Our special correspondent at the Accor Arena
Clarisse Agbégnénou did it. Still frustrated with her 7th place – accompanied by two defeats – during the European Championships in Montpellier last November, the double Olympic champion from Tokyo absolutely wanted to show a different side this Saturday during the Paris Grand Slam. A competition with multiple challenges for her, even if her selection for Paris 2024 had been made official at the end of November. Gaining confidence, marking your opponents, taking points to move up the rankings and have a more affordable field at the Games… It’s difficult to go around. But the determination she displayed all day speaks louder than words about her extreme motivation six months before the Games…
Apart from her entry into action against the German Agatha Schmidt, dismissed on ippon after two minutes of combat, the whole day was a pain for the six-time world champion, who undoubtedly wanted, and needed, that, to test herself, to dig deep within herself. With as a masterpiece her round of 16 against the Japanese Megumi Horikawa, the one who won the world title in 2022 when she was in the middle of maternity leave. Between the two judokates, the duel was very intense, a real and exciting opposition of styles that Clarisse Agbégnénou was able to win after more than eight minutes of golden score, on a third penalty inflicted on the Japanese, lifted from the tatami a few moments before by the French woman before managing to turn around like a cat to land on her stomach, not her back. But despite his remarkable resistance, Horikawa ended up giving in in a fiery atmosphere. As the Frenchwoman’s following opponents would experience it…

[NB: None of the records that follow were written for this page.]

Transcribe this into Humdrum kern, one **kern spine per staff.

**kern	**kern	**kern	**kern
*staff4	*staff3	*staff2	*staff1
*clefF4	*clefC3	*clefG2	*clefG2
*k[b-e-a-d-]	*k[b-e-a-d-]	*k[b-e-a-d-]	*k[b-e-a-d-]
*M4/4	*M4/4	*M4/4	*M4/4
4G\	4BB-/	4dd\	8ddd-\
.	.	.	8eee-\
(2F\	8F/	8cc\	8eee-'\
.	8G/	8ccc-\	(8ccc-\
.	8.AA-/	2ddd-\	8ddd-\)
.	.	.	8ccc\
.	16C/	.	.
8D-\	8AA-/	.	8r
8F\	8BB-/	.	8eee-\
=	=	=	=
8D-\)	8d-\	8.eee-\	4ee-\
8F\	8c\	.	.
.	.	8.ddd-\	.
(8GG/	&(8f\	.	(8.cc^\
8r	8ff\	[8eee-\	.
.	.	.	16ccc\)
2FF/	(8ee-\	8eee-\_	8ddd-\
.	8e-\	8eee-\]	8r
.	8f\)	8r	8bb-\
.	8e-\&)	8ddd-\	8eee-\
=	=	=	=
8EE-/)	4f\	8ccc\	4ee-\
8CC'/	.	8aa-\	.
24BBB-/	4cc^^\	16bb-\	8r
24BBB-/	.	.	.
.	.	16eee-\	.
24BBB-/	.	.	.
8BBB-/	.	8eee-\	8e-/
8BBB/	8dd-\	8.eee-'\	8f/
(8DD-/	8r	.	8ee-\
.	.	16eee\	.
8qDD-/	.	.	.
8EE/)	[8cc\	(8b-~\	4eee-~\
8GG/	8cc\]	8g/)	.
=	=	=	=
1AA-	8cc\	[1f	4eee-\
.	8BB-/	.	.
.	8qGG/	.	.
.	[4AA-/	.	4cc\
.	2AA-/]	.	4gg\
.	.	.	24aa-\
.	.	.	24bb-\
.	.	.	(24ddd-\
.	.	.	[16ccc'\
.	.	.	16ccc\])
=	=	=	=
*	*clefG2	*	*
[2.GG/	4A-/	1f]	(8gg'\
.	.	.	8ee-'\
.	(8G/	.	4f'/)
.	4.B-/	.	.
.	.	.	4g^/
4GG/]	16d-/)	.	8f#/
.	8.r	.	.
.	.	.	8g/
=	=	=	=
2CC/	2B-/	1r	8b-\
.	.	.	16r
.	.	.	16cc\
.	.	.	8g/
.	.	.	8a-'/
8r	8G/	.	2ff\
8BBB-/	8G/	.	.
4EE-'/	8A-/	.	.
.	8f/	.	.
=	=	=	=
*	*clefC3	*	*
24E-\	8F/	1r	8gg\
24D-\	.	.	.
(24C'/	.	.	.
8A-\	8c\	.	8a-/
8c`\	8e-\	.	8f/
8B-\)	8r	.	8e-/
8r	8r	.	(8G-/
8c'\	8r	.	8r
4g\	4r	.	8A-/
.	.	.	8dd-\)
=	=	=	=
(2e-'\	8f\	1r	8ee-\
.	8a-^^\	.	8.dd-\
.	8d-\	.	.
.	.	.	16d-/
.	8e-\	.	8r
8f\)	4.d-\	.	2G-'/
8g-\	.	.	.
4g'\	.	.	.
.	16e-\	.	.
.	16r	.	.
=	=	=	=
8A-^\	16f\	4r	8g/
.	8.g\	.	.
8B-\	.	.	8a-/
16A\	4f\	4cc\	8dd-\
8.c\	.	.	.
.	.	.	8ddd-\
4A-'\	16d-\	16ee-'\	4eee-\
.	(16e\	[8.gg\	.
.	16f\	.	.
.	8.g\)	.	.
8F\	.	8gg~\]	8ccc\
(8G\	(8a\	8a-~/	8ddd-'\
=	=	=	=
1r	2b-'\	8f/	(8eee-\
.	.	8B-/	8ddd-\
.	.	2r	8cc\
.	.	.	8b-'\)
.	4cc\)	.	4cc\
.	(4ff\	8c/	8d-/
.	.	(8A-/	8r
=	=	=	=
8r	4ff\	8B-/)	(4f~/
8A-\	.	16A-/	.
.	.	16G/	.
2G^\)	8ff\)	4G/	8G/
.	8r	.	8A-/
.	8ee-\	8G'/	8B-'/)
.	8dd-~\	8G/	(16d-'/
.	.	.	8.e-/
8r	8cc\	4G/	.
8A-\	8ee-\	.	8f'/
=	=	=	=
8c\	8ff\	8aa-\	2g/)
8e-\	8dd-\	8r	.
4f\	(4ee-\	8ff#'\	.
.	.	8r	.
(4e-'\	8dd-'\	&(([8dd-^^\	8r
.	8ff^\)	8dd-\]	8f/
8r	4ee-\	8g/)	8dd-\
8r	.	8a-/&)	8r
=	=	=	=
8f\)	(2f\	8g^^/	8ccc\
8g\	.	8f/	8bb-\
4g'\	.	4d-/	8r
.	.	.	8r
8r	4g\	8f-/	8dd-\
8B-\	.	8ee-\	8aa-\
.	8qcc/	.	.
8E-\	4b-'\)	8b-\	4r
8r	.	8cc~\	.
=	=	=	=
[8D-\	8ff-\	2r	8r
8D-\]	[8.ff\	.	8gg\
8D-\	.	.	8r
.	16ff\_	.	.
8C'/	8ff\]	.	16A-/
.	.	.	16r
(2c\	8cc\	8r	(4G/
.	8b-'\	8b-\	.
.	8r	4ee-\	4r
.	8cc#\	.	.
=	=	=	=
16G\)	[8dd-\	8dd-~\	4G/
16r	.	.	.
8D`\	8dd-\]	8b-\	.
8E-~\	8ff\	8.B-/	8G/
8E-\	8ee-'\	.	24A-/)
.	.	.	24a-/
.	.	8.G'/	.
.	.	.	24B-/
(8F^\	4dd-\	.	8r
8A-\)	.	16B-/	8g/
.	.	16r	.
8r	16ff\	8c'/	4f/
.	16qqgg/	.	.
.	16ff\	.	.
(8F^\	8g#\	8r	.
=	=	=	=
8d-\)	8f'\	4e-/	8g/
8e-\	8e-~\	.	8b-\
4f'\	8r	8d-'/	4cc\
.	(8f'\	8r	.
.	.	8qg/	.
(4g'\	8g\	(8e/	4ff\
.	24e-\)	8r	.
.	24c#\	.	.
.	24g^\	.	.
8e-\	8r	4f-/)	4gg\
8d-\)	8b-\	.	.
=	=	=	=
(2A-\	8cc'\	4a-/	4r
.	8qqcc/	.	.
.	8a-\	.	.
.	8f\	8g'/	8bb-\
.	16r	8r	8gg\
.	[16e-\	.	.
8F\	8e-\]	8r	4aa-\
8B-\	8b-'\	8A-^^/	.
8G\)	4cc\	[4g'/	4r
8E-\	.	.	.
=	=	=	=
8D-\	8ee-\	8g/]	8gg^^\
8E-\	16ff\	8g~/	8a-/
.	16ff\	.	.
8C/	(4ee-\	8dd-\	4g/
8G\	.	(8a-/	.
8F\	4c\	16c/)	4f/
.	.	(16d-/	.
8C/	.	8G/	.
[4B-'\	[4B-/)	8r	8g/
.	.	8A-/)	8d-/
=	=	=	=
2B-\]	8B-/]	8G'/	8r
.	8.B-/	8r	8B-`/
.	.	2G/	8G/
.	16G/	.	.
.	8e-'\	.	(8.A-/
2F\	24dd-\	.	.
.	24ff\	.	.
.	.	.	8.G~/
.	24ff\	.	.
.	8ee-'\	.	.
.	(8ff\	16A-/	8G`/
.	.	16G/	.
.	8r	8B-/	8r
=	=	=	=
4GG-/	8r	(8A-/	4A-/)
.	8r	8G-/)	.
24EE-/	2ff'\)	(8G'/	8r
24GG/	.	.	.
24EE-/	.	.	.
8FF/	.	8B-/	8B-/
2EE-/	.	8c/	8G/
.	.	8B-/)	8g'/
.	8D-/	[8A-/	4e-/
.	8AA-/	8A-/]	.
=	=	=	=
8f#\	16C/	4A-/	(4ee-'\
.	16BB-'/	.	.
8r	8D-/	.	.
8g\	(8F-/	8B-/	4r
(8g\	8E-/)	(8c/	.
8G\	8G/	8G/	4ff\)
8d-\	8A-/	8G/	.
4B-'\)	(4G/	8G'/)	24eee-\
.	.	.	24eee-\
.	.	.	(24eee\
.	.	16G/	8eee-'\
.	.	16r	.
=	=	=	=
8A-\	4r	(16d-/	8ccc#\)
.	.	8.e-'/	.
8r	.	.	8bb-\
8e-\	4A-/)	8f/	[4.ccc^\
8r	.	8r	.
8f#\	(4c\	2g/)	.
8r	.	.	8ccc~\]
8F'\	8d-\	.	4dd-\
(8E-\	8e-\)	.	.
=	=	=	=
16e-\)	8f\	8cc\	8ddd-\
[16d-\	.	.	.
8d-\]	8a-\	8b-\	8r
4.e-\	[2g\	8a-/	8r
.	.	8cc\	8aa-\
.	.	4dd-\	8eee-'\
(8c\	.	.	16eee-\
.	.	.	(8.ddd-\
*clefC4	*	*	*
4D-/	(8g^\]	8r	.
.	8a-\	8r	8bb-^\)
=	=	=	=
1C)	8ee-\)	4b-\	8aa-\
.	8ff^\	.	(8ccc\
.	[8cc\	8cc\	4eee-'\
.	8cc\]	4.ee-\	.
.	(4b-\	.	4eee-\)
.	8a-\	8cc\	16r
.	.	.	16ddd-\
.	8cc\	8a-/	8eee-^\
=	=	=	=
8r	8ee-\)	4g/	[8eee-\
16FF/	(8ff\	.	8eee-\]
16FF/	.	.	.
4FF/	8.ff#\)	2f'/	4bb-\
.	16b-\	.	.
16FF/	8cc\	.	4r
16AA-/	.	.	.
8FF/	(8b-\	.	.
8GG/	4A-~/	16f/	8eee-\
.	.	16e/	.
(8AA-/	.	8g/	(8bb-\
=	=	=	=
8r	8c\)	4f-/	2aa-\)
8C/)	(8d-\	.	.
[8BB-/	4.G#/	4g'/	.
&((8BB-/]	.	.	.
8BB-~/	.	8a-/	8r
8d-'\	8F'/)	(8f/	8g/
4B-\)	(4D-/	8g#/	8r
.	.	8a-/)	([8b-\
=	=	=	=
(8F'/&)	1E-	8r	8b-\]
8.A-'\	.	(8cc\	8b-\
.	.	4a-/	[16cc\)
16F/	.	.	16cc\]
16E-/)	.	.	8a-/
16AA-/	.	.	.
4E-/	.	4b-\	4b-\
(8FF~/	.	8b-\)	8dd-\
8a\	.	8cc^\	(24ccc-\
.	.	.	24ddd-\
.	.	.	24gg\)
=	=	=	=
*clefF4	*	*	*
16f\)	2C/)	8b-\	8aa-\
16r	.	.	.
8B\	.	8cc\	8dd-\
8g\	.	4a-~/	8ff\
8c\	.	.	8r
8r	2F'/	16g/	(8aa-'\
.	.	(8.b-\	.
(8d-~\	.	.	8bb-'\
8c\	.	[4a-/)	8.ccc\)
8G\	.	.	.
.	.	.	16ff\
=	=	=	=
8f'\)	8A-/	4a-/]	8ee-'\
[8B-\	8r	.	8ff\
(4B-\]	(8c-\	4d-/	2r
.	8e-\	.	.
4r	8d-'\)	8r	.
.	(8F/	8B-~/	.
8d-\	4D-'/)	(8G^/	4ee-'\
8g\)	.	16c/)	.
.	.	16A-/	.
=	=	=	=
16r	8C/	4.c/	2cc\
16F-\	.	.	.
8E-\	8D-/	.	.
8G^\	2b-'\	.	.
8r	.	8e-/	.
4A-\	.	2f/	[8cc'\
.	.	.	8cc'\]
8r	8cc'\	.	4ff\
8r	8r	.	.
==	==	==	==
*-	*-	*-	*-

But each time, the solution was difficult to find. Thanks to a waza-ari at the very end of the fight, Clarisse Agbégnénou dismissed the Cuban Maylin Del Toro Carvajal in the quarter-finals, not without some scares from opposing offensives. In the semi-finals, again she had to resort to the golden score before throwing the Dutchwoman Joanne Van Lieshout to the ground after 7 minutes and 50 seconds of an intense fight. And the Frenchwoman was not at the end of her Herculean labors with in the final a young 21-year-old Croatian, Katarina Kristo, who would also push her to play overtime before raising her arms in victory on a waza -ari after 5 minutes 54 of combat. Proof, already, that six months before the Games, little Athena’s mother is already in good shape physically and mentally.